Five words that are killing your career - Women's Agenda

Five words that are killing your career

Keen to get ahead? These are five words to remove from your vocabulary, according to Collective Ambition head Ashleigh Tyszkiewicz. 

1. CRITICISM. Noun. the expression of disapproval of someone or something the basis of perceived faults or mistakes.  

This word evokes a negative, warning feeling in the pit of your stomach when someone feels obliged or motivated to express disapproval or rejection of something about you. And of course, that someone is often you, criticising yourself.

Even “constructive criticism” is a form of being judged (perhaps for your own good, and perhaps simply as a buffer from the reluctant critic).

By substituting the words feedback or suggestion, we regain freedom and choice, if and how to respond, rather than react because we feel attacked.

2. SHOULD. Verb. used to indicate obligation, duty, or correctness, typically when criticising someone’s actions.

Should is almost always a moral judgement.

It implies you’ve made the wrong decision to do, or not do something.

Delete it, and substitute could, might, may, consider and see how much more at ease you can feel.

3. PERFECT. Adjective. having all the required or desirable elements, qualities, or characteristics; as good as it is possible to be. 

Origin: from Latin perfectus ‘completed’. 

How do we get this word so very wrong? To derive from ‘completed’,  to the modern ‘as good as it is possible to be’ – still, are we not, even on our most ‘ordinary’ of days, “as good as we can possibly be”, for that particular day in that particular situation?
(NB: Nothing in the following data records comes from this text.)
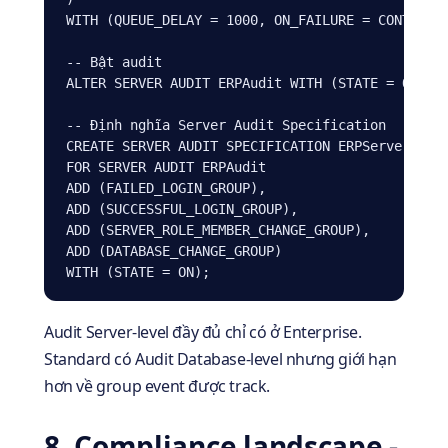
WITH (QUEUE_DELAY = 1000, ON_FAILURE = CONTINUE)
-- Bật audit

ALTER SERVER AUDIT ERPAudit WITH (STATE = ON);

-- Định nghĩa Server Audit Specification

CREATE SERVER AUDIT SPECIFICATION ERPServerSpec

FOR SERVER AUDIT ERPAudit

ADD (FAILED_LOGIN_GROUP),

ADD (SUCCESSFUL_LOGIN_GROUP),

ADD (SERVER_ROLE_MEMBER_CHANGE_GROUP),

ADD (DATABASE_CHANGE_GROUP)

WITH (STATE = ON);
Audit Server-level đầy đủ chỉ có ở Enterprise.
Standard có Audit Database-level nhưng giới hạn
hơn về group event được track.
8. Compliance landscape -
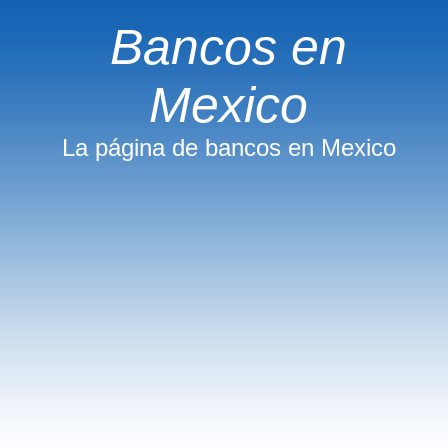
Bancos en
Mexico
La página de bancos en Mexico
In which case we’re all perfect far more often than we allow ourselves credit.

If you are your own worst critic constantly striving for perfection, you miss the opportunity to be complete as you are, to be enough, every day, no matter the outcome.  Enough, can easily be swamped by perfect. Good and great can easily be swamped by perfect! 

“Statistics show that men apply for promotions when they met only 60% of the recommended qualifications whereas women wait until they fulfil 100% of them.”

Our ambition for perfection is costing us more than a good night’s sleep!

Be determined to your best self, on any day.  Because to be as good as you can possibly be is, to be perfect. 

4. JUST. Adjective 1. based on or behaving according to what is morally right and fair Adverb. 1. exactly. 2. very recently; in the immediate past.

Despite its definition, more often than not when we use “just”, it’s as a qualifier. “I just have a quick question”, “It’s just me”.

Delete it in this context – it immediately demeans and reduces what you want to say.

5. SORRY. Adjective. 1. feeling sad or distressed through sympathy with someone else’s misfortune. 2. feeling regret or penitence.
 
It IS too late now to say sorry!

Ok don’t delete this one completely but I want everyone to start to notice how often you’re using it.

Studies indicate that “women have a lower threshold for what constitutes offensive behaviour” – ie. we’re apologising too often and often for things that aren’t actually our fault.

We’re a society and particularly a gender that have turned any sign of potential discomfort in to an opportunity to absorb blame.

How often do other people bump into you and you automatically apologise to them?

Using sorry as your default response greatly devalues its meaning, and devalues yourself as a confident communicator.